• **Your objective**: The data that follows should be copied out exactly.

Information supplied Start Marker

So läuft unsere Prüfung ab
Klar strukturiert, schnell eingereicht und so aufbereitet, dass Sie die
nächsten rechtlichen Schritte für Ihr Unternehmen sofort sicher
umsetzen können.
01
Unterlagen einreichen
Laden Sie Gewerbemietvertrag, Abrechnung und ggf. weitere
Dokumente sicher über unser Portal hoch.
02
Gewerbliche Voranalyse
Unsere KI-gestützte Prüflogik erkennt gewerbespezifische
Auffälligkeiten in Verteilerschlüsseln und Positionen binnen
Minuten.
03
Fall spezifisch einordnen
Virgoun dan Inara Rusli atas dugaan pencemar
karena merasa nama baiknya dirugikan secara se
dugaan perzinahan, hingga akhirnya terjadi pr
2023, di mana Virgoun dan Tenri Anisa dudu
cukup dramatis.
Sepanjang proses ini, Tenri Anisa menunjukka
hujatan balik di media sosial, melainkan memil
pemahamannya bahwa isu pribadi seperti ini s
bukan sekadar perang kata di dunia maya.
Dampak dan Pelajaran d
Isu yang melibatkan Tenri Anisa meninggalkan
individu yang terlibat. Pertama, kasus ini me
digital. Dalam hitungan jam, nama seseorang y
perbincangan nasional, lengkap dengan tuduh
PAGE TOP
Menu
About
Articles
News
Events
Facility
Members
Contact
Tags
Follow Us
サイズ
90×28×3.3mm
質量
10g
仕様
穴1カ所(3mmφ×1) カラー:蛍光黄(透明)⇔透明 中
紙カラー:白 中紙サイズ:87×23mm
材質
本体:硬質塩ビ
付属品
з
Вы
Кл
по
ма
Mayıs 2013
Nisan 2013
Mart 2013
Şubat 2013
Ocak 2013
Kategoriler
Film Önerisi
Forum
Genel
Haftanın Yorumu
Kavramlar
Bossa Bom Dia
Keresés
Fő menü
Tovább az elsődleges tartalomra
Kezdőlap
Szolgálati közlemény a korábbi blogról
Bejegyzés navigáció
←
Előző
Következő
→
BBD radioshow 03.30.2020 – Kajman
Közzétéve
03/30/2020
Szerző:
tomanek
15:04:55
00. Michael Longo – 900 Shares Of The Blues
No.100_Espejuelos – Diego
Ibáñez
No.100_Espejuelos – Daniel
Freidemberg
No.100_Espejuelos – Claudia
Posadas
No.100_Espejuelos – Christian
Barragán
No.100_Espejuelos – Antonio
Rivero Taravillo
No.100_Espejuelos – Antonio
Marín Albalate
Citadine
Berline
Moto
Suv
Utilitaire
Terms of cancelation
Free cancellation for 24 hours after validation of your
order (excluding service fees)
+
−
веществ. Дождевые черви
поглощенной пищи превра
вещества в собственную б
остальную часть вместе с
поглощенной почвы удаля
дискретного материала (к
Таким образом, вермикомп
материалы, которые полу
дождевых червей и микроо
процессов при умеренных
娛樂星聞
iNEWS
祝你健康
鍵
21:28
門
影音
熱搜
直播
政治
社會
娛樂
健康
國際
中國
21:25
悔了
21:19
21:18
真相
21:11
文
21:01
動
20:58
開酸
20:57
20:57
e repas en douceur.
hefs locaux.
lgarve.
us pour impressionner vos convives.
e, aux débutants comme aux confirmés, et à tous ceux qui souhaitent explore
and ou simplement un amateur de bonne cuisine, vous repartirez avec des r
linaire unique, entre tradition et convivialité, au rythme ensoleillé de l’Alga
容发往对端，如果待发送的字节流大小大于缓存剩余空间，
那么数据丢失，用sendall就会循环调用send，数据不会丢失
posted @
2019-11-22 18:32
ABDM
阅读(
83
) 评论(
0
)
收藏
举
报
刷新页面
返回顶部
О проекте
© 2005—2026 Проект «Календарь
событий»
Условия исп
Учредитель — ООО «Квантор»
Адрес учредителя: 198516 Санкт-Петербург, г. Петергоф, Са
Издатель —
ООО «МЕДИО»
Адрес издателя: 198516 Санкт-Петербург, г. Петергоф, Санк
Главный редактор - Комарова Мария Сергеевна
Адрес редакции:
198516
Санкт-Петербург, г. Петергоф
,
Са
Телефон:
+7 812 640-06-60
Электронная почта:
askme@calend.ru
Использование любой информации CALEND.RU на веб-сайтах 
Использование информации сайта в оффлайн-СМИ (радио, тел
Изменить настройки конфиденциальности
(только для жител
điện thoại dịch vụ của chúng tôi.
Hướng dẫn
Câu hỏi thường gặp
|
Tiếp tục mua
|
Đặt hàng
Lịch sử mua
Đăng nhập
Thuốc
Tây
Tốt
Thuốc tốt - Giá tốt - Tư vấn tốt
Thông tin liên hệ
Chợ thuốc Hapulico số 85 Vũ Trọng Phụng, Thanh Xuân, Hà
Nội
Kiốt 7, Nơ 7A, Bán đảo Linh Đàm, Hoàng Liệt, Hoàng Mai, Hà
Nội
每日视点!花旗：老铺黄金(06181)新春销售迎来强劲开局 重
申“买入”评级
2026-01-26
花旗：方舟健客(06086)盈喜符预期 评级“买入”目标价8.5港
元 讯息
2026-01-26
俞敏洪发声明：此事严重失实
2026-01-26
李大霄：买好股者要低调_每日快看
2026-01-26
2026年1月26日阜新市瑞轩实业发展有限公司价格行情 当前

Information supplied End Marker

• **Your solution**:
So läuft unsere Prüfung ab
Klar strukturiert, schnell eingereicht und so aufbereitet, dass Sie die
nächsten rechtlichen Schritte für Ihr Unternehmen sofort sicher
umsetzen können.
01
Unterlagen einreichen
Laden Sie Gewerbemietvertrag, Abrechnung und ggf. weitere
Dokumente sicher über unser Portal hoch.
02
Gewerbliche Voranalyse
Unsere KI-gestützte Prüflogik erkennt gewerbespezifische
Auffälligkeiten in Verteilerschlüsseln und Positionen binnen
Minuten.
03
Fall spezifisch einordnen
Virgoun dan Inara Rusli atas dugaan pencemar
karena merasa nama baiknya dirugikan secara se
dugaan perzinahan, hingga akhirnya terjadi pr
2023, di mana Virgoun dan Tenri Anisa dudu
cukup dramatis.
Sepanjang proses ini, Tenri Anisa menunjukka
hujatan balik di media sosial, melainkan memil
pemahamannya bahwa isu pribadi seperti ini s
bukan sekadar perang kata di dunia maya.
Dampak dan Pelajaran d
Isu yang melibatkan Tenri Anisa meninggalkan
individu yang terlibat. Pertama, kasus ini me
digital. Dalam hitungan jam, nama seseorang y
perbincangan nasional, lengkap dengan tuduh
PAGE TOP
Menu
About
Articles
News
Events
Facility
Members
Contact
Tags
Follow Us
サイズ
90×28×3.3mm
質量
10g
仕様
穴1カ所(3mmφ×1) カラー:蛍光黄(透明)⇔透明 中
紙カラー:白 中紙サイズ:87×23mm
材質
本体:硬質塩ビ
付属品
з
Вы
Кл
по
ма
Mayıs 2013
Nisan 2013
Mart 2013
Şubat 2013
Ocak 2013
Kategoriler
Film Önerisi
Forum
Genel
Haftanın Yorumu
Kavramlar
Bossa Bom Dia
Keresés
Fő menü
Tovább az elsődleges tartalomra
Kezdőlap
Szolgálati közlemény a korábbi blogról
Bejegyzés navigáció
←
Előző
Következő
→
BBD radioshow 03.30.2020 – Kajman
Közzétéve
03/30/2020
Szerző:
tomanek
15:04:55
00. Michael Longo – 900 Shares Of The Blues
No.100_Espejuelos – Diego
Ibáñez
No.100_Espejuelos – Daniel
Freidemberg
No.100_Espejuelos – Claudia
Posadas
No.100_Espejuelos – Christian
Barragán
No.100_Espejuelos – Antonio
Rivero Taravillo
No.100_Espejuelos – Antonio
Marín Albalate
Citadine
Berline
Moto
Suv
Utilitaire
Terms of cancelation
Free cancellation for 24 hours after validation of your
order (excluding service fees)
+
−
веществ. Дождевые черви
поглощенной пищи превра
вещества в собственную б
остальную часть вместе с
поглощенной почвы удаля
дискретного материала (к
Таким образом, вермикомп
материалы, которые полу
дождевых червей и микроо
процессов при умеренных
娛樂星聞
iNEWS
祝你健康
鍵
21:28
門
影音
熱搜
直播
政治
社會
娛樂
健康
國際
中國
21:25
悔了
21:19
21:18
真相
21:11
文
21:01
動
20:58
開酸
20:57
20:57
e repas en douceur.
hefs locaux.
lgarve.
us pour impressionner vos convives.
e, aux débutants comme aux confirmés, et à tous ceux qui souhaitent explore
and ou simplement un amateur de bonne cuisine, vous repartirez avec des r
linaire unique, entre tradition et convivialité, au rythme ensoleillé de l’Alga
容发往对端，如果待发送的字节流大小大于缓存剩余空间，
那么数据丢失，用sendall就会循环调用send，数据不会丢失
posted @
2019-11-22 18:32
ABDM
阅读(
83
) 评论(
0
)
收藏
举
报
刷新页面
返回顶部
О проекте
© 2005—2026 Проект «Календарь
событий»
Условия исп
Учредитель — ООО «Квантор»
Адрес учредителя: 198516 Санкт-Петербург, г. Петергоф, Са
Издатель —
ООО «МЕДИО»
Адрес издателя: 198516 Санкт-Петербург, г. Петергоф, Санк
Главный редактор - Комарова Мария Сергеевна
Адрес редакции:
198516
Санкт-Петербург, г. Петергоф
,
Са
Телефон:
+7 812 640-06-60
Электронная почта:
askme@calend.ru
Использование любой информации CALEND.RU на веб-сайтах 
Использование информации сайта в оффлайн-СМИ (радио, тел
Изменить настройки конфиденциальности
(только для жител
điện thoại dịch vụ của chúng tôi.
Hướng dẫn
Câu hỏi thường gặp
|
Tiếp tục mua
|
Đặt hàng
Lịch sử mua
Đăng nhập
Thuốc
Tây
Tốt
Thuốc tốt - Giá tốt - Tư vấn tốt
Thông tin liên hệ
Chợ thuốc Hapulico số 85 Vũ Trọng Phụng, Thanh Xuân, Hà
Nội
Kiốt 7, Nơ 7A, Bán đảo Linh Đàm, Hoàng Liệt, Hoàng Mai, Hà
Nội
每日视点!花旗：老铺黄金(06181)新春销售迎来强劲开局 重
申“买入”评级
2026-01-26
花旗：方舟健客(06086)盈喜符预期 评级“买入”目标价8.5港
元 讯息
2026-01-26
俞敏洪发声明：此事严重失实
2026-01-26
李大霄：买好股者要低调_每日快看
2026-01-26
2026年1月26日阜新市瑞轩实业发展有限公司价格行情 当前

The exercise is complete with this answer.